Betriebskostenabrechnung: Posten über Posten - manche können steuerlich geltend gemacht werden.
Betriebskostenabrechnung: Posten über Posten - manche können steuerlich geltend gemacht werden.

Nebenkosten, die Mietern durch Hausmeister, Reinigungskräfte oder Gärtner entstehen, können von der Steuer abgesetzt werden. Allerdings müssen dafür nach Angaben des Deutschen Mieterbundes (DMB) in Berlin zwei Voraussetzungen erfüllt sein: Erstens muss der Vermieter die Rechnungsbeträge bargeldlos überwiesen haben. Zweitens benötigt der Mieter eine Abrechnung über die Betriebskosten, in denen die Personalkosten von den Materialkosten getrennt werden. Wichtig ist, dass aus der Betriebskostenabrechnung die einzelnen Positionen deutlich ablesbar sind.
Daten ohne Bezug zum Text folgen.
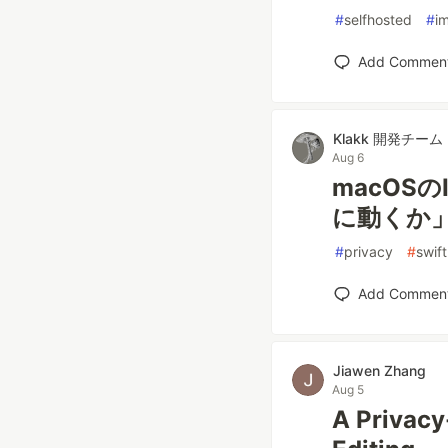
#
selfhosted
#
i
Add Commen
Klakk 開発チーム
Aug 6
macOSの
に動くか
#
privacy
#
swift
Add Commen
Jiawen Zhang
Aug 5
A Privacy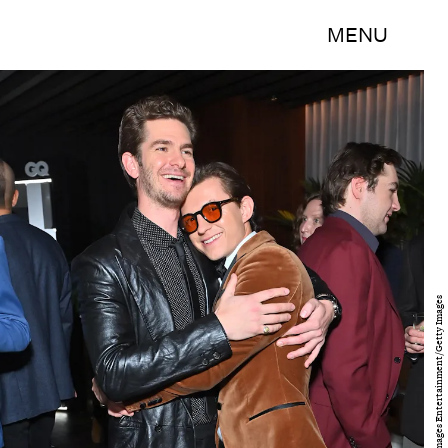
MENU
Stefanie Keenan/Getty Images Entertainment/Getty Images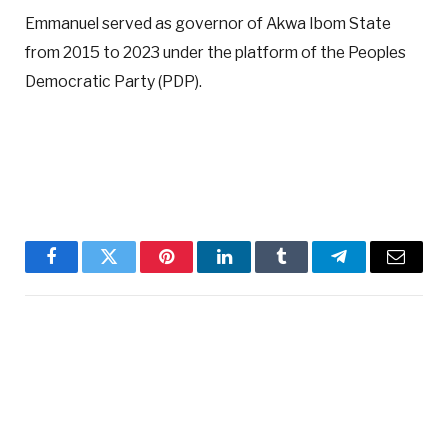
Emmanuel served as governor of Akwa Ibom State
from 2015 to 2023 under the platform of the Peoples
Democratic Party (PDP).
Facebook
Twitter
Pinterest
LinkedIn
Tumblr
Telegram
Email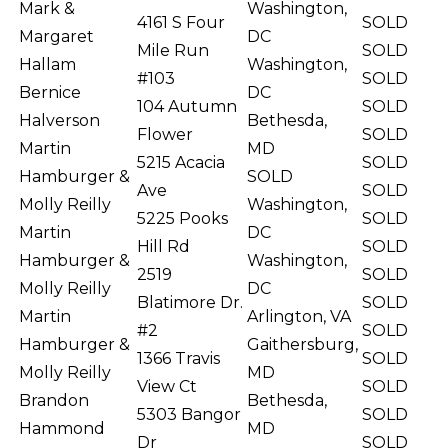
Mark &
Washington,
4161 S Four
SOLD
Margaret
DC
Mile Run
SOLD
Hallam
Washington,
#103
SOLD
Bernice
DC
104 Autumn
SOLD
Halverson
Bethesda,
Flower
SOLD
Martin
MD
5215 Acacia
SOLD
Hamburger &
SOLD
Ave
SOLD
Molly Reilly
Washington,
5225 Pooks
SOLD
Martin
DC
Hill Rd
SOLD
Hamburger &
Washington,
2519
SOLD
Molly Reilly
DC
Blatimore Dr.
SOLD
Martin
Arlington, VA
#2
SOLD
Hamburger &
Gaithersburg,
1366 Travis
SOLD
Molly Reilly
MD
View Ct
SOLD
Brandon
Bethesda,
5303 Bangor
SOLD
Hammond
MD
Dr
SOLD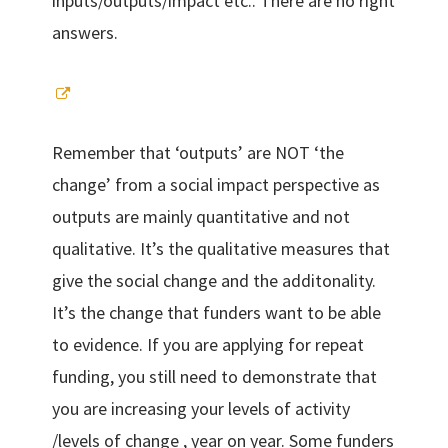
inputs/outputs/impact etc.. There are no right
answers.
Remember that ‘outputs’ are NOT ‘the
change’ from a social impact perspective as
outputs are mainly quantitative and not
qualitative. It’s the qualitative measures that
give the social change and the additonality.
It’s the change that funders want to be able
to evidence. If you are applying for repeat
funding, you still need to demonstrate that
you are increasing your levels of activity
/levels of change , year on year. Some funders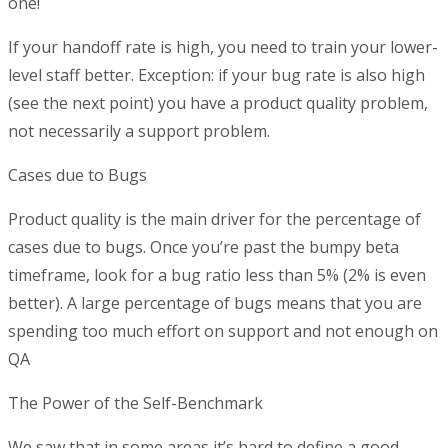
one!
If your handoff rate is high, you need to train your lower-
level staff better. Exception: if your bug rate is also high
(see the next point) you have a product quality problem,
not necessarily a support problem.
Cases due to Bugs
Product quality is the main driver for the percentage of
cases due to bugs. Once you’re past the bumpy beta
timeframe, look for a bug ratio less than 5% (2% is even
better). A large percentage of bugs means that you are
spending too much effort on support and not enough on
QA
The Power of the Self-Benchmark
We saw that in some areas it’s hard to define a good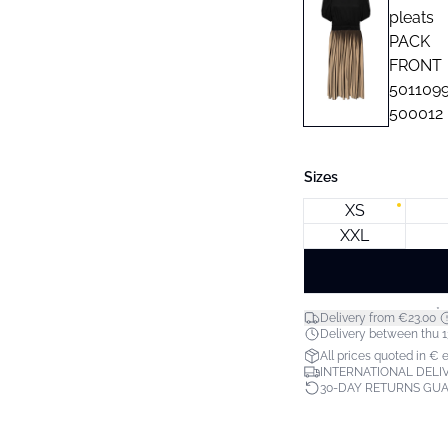
Sizes
XS
XXL
*
Delivery from €23.00
Delivery between thu 1
All prices quoted in € 
INTERNATIONAL DELIV
30-DAY RETURNS GU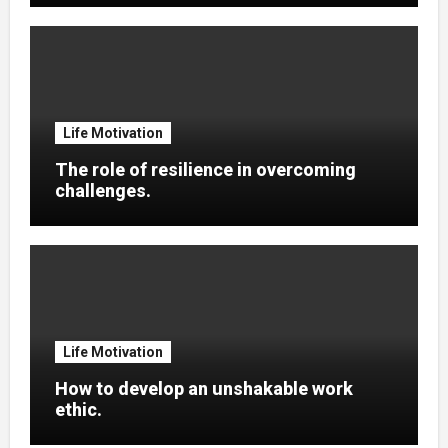
Life Motivation
The role of resilience in overcoming
challenges.
Life Motivation
How to develop an unshakable work
ethic.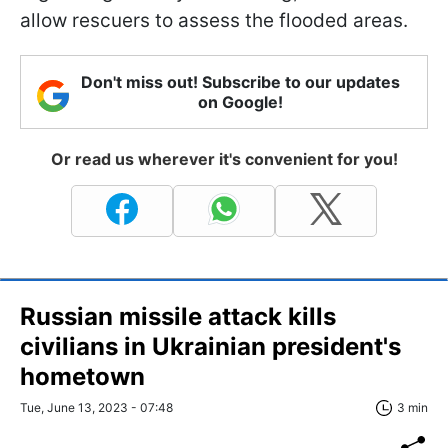
allow rescuers to assess the flooded areas.
Don't miss out! Subscribe to our updates
on Google!
Or read us wherever it's convenient for you!
Russian missile attack kills
civilians in Ukrainian president's
hometown
Tue, June 13, 2023 - 07:48
3 min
Auf eine entsprechende Abrechung hat der Mieter dem Amtsgericht Berlin-Charlottenburg zufolge einen Anspruch (Az.: 222 C 90/09). Denn nur die Arbeitskosten werden steuerlich berücksichtigt - nicht vollständig, aber zu 20 Prozent. Beträgt der Anteil des Mieters an den Kosten etwa für den Hausmeister 400 Euro, erstattet das Finanzamt 80 Euro.

Der Mieterbund hat berechnet, dass für ein Zehn-Parteien-Mietshaus 5000 Euro an Kosten für die Treppenhausreinigung anfallen,  davon 800 Euro Sach- und 4.200 Euro Personalkosten.  Wird jeder Haushalt mit 420 Euro für den Lohn der Putzkraft zur Kasse gebeten, sind 20 Prozent hiervon steuerlich absetzbar

Der Mieter kann die Kosten noch für das Jahr steuerlich geltend machen, in dem er die Nebenkostenabrechnung erhält. Er kann also die im Jahr 2011 entstandenen Betriebskosten, die 2012 abgerechnet wurden, in der Steuererklärung für 2012 anführen, die er bis zum 31. Mai 2013 abgeben muss. Mieter können die in der Jahresabrechnung ausgewiesenen Lohnkosten dann in den Mantelbogen ihrer Steuererklärung eintragen (Zeilen 75 bis 77). Das gilt nicht nur für Mieter, sondern auch für Eigentümer, die ihre Wohnung selbst nutzen.

Da der Höchstbetrag von bis zu 1200 Euro kaum ausgeschöpft werden kann,können auch Handwerkerleistungen von der Steuer abgesetzt werden, dazu gehören Renovierungs- und Modernisierungsarbeiten. Hier gilt ebenso: Das Geld muss überwiesen worden sein, nur zwanzig Prozent dürfen geltend gemacht werden. Anrechenbar sind allerdings auch hier nur Arbeitslohn und Fahrtkosten plus Mehrwertsteuer.